Tourism, the production of agro-based products, oil, phosphates, and the manufacture of car parts drive Tunisia’s vibrant economy. The North African nation widely known for initiating the protests that began the Arab Spring owns the second most valuable currency in Africa in 2021.

A small population predominantly made up of Muslims, and a constant currency devaluation interestingly ensures the stability and value of the Tunisian Dinar. According to this report, US$1 was equal to 1.186 Tunisian Dinars, and 1 EU euro was equal to 1.265 Tunisian Dinars in July 2000. The export-dependent nature of the economy also considerably adds to its GDP.

Ways African Governments can Boost Their Currency

The Economics Help enlists four major ways to increase the value of a currency. They include selling foreign exchange to buy a country’s currency, raising interest rates, reducing inflation, and introducing long-term supply-side policies.

#1. Selling Foreign Exchange To Buy A Country’s Currency

This works as simple as it sounds. African countries can significantly boost the value of their currency by selling foreign exchange assets and in turn, purchasing their own currency. The benefit of this step is that it brings faster results.

#2. Raising Interest Rates

Staying on top of investors’ watchlist with the most attractive interest rate will definitely work too. Moreover, raising interest rates is a great way of promoting hot money flows from developed countries. This is because most developed countries operate a low or zero return on savings.  It is however worth noting that raising interest rates can significantly risk slow economic growth in a country.

#3. Reducing Inflation

Inflation is simply a decline in the purchasing power of a currency with time. Economics also show that improving a currency’s value will mean reducing this decline. With that, a country’s goods will therefore become competitive in response to reduced inflation. Fiscal and monetary policies are the best ways of achieving this.

#4. Introducing Long-term Supply-side Policies

Another effective way to improve the value of a currency is by introducing long-term supply-side policies. This is particularly useful when one or more steps listed above does not bring the desired change in currency value. Long-term supply-side policies encourage a combination of economic principles.
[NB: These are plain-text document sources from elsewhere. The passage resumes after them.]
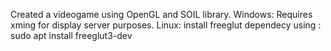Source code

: Created a videogame using OpenGL and SOIL library.
Windows: Requires xming for display server purposes.
Linux: install freeglut dependecy using : sudo apt install freeglut3-dev
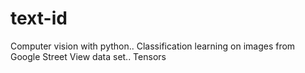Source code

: # text-id

Computer vision with python..
Classification learning on images from Google Street View data set..
Tensors

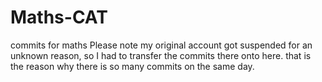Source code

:# Maths-CAT
commits for maths
Please note my original account got suspended for an unknown reason, so I had to transfer the commits there onto here. that is the reason why there is so many commits on the same day. 
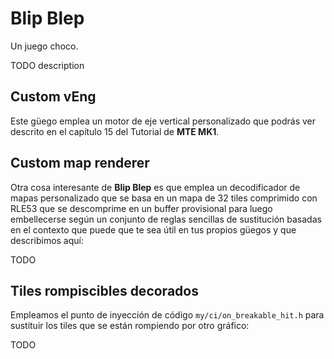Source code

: # Blip Blep

Un juego choco.

TODO description

## Custom vEng

Este güego emplea un motor de eje vertical personalizado que podrás ver descrito en el capítulo 15 del Tutorial de **MTE MK1**.

## Custom map renderer

Otra cosa interesante de **Blip Blep** es que emplea un decodificador de mapas personalizado que se basa en un mapa de 32 tiles comprimido con RLE53 que se descomprime en un buffer provisional para luego embellecerse según un conjunto de reglas sencillas de sustitución basadas en el contexto que puede que te sea útil en tus propios güegos y que describimos aquí:

TODO

## Tiles rompiscibles decorados

Empleamos el punto de inyección de código `my/ci/on_breakable_hit.h` para sustituir los tiles que se están rompiendo por otro gráfico:

TODO

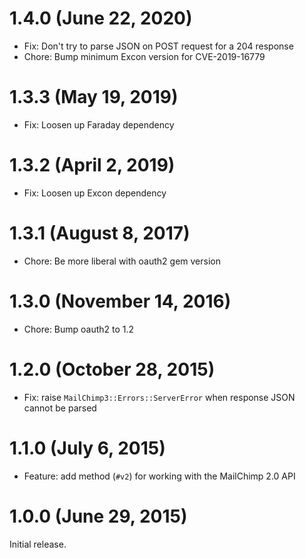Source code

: # 1.4.0 (June 22, 2020)

* Fix: Don't try to parse JSON on POST request for a 204 response
* Chore: Bump minimum Excon version for CVE-2019-16779

# 1.3.3 (May 19, 2019)

* Fix: Loosen up Faraday dependency

# 1.3.2 (April 2, 2019)

* Fix: Loosen up Excon dependency

# 1.3.1 (August 8, 2017)

* Chore: Be more liberal with oauth2 gem version

# 1.3.0 (November 14, 2016)

* Chore: Bump oauth2 to 1.2

# 1.2.0 (October 28, 2015)

* Fix: raise `MailChimp3::Errors::ServerError` when response JSON cannot be parsed

# 1.1.0 (July 6, 2015)

* Feature: add method (`#v2`) for working with the MailChimp 2.0 API

# 1.0.0 (June 29, 2015)

Initial release.
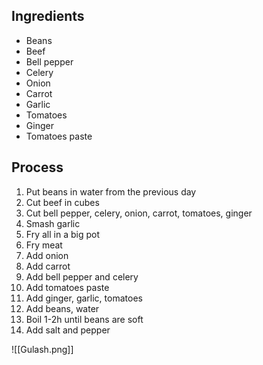 ## Ingredients
- Beans
- Beef
- Bell pepper
- Celery
- Onion
- Carrot
- Garlic
- Tomatoes
- Ginger
- Tomatoes paste
## Process
1. Put beans in water from the previous day
2. Cut beef in cubes
3. Cut bell pepper, celery, onion, carrot, tomatoes, ginger
4. Smash garlic
5. Fry all in a big pot
6. Fry meat
7. Add onion
8. Add carrot
9. Add bell pepper and celery
10. Add tomatoes paste
11. Add ginger, garlic, tomatoes
12. Add beans, water
13. Boil 1-2h until beans are soft
14. Add salt and pepper


![[Gulash.png]]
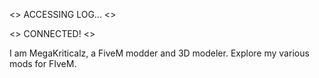 <\> ACCESSING LOG... <\>

<\> CONNECTED! <\>

I am MegaKriticalz, a FiveM modder and 3D modeler. Explore my various mods for FIveM.
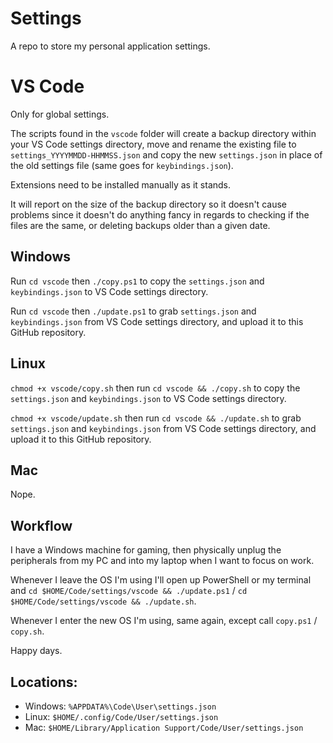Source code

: # Settings

A repo to store my personal application settings.

# VS Code

Only for global settings.

The scripts found in the `vscode` folder will create a backup directory within your VS Code settings directory, move and rename the existing file to `settings_YYYYMMDD-HHMMSS.json` and copy the new `settings.json` in place of the old settings file (same goes for `keybindings.json`).

Extensions need to be installed manually as it stands.

It will report on the size of the backup directory so it doesn't cause problems since it doesn't do anything fancy in regards to checking if the files are the same, or deleting backups older than a given date.

## Windows

Run `cd vscode` then `./copy.ps1` to copy the `settings.json` and `keybindings.json` to VS Code settings directory.

Run `cd vscode` then `./update.ps1` to grab `settings.json` and `keybindings.json` from VS Code settings directory, and upload it to this GitHub repository.

## Linux

`chmod +x vscode/copy.sh` then run `cd vscode && ./copy.sh` to copy the `settings.json` and `keybindings.json` to VS Code settings directory.

`chmod +x vscode/update.sh` then run `cd vscode && ./update.sh` to grab `settings.json` and `keybindings.json` from VS Code settings directory, and upload it to this GitHub repository.

## Mac

Nope.

## Workflow
I have a Windows machine for gaming, then physically unplug the peripherals from my PC and into my laptop when I want to focus on work.

Whenever I leave the OS I'm using I'll open up PowerShell or my terminal and `cd $HOME/Code/settings/vscode && ./update.ps1` / `cd $HOME/Code/settings/vscode && ./update.sh`.

Whenever I enter the new OS I'm using, same again, except call `copy.ps1` / `copy.sh`.

Happy days.

## Locations:

- Windows: `%APPDATA%\Code\User\settings.json`
- Linux: `$HOME/.config/Code/User/settings.json`
- Mac: `$HOME/Library/Application Support/Code/User/settings.json`
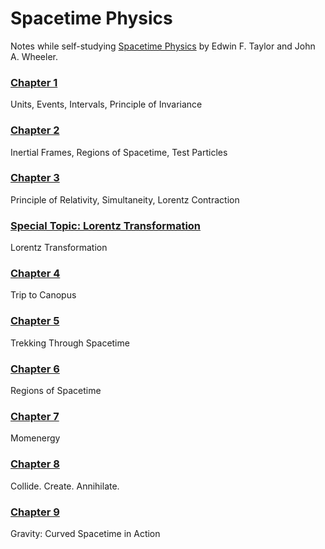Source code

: # Spacetime Physics

Notes while self-studying [Spacetime Physics](https://www.eftaylor.com/spacetimephysics/) by Edwin F. Taylor and John A. Wheeler.

### [Chapter 1](ch01.html)
Units, Events, Intervals, Principle of Invariance

### [Chapter 2](ch02.html)
Inertial Frames, Regions of Spacetime, Test Particles

### [Chapter 3](ch03.html)
Principle of Relativity, Simultaneity, Lorentz Contraction

### [Special Topic: Lorentz Transformation](lorentz-transformation.html)
Lorentz Transformation

### [Chapter 4](ch04.html)
Trip to Canopus

### [Chapter 5](ch05.html)
Trekking Through Spacetime

### [Chapter 6](ch06.html)
Regions of Spacetime

### [Chapter 7](ch07.html)
Momenergy

### [Chapter 8](ch08.html)
Collide. Create. Annihilate.

### [Chapter 9](ch09.html)
Gravity: Curved Spacetime in Action
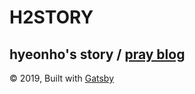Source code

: # H2STORY

## hyeonho's story / [pray blog](https://github.com/prayeo) 

© 2019, Built with [Gatsby](https://www.gatsbyjs.org)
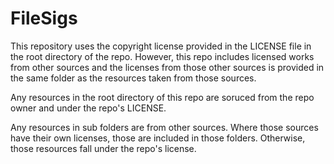 # FileSigs
This repository uses the copyright license provided in the LICENSE file in the root directory of the repo.
However, this repo includes licensed works from other sources and the licenses from those other sources is provided in the same folder as the resources taken from those sources.

Any resources in the root directory of this repo are soruced from the repo owner and under the repo's LICENSE.

Any resources in sub folders are from other sources. Where those sources have their own licenses, those are included in those folders. Otherwise, those resources fall under the repo's license.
An example is the combination of the principle of privatization and cutting down the cost of production. This step is helpful in difficult economic environments such as those found in Africa.


The Covid-19 pandemic is slowly becoming history but many countries in the world are still neck-deep in their struggle to revive economic activities. Africa, however, has a good chance to beat the crowd in strengthening its currency values. This will no doubt lead to new and fast-paced Black economies.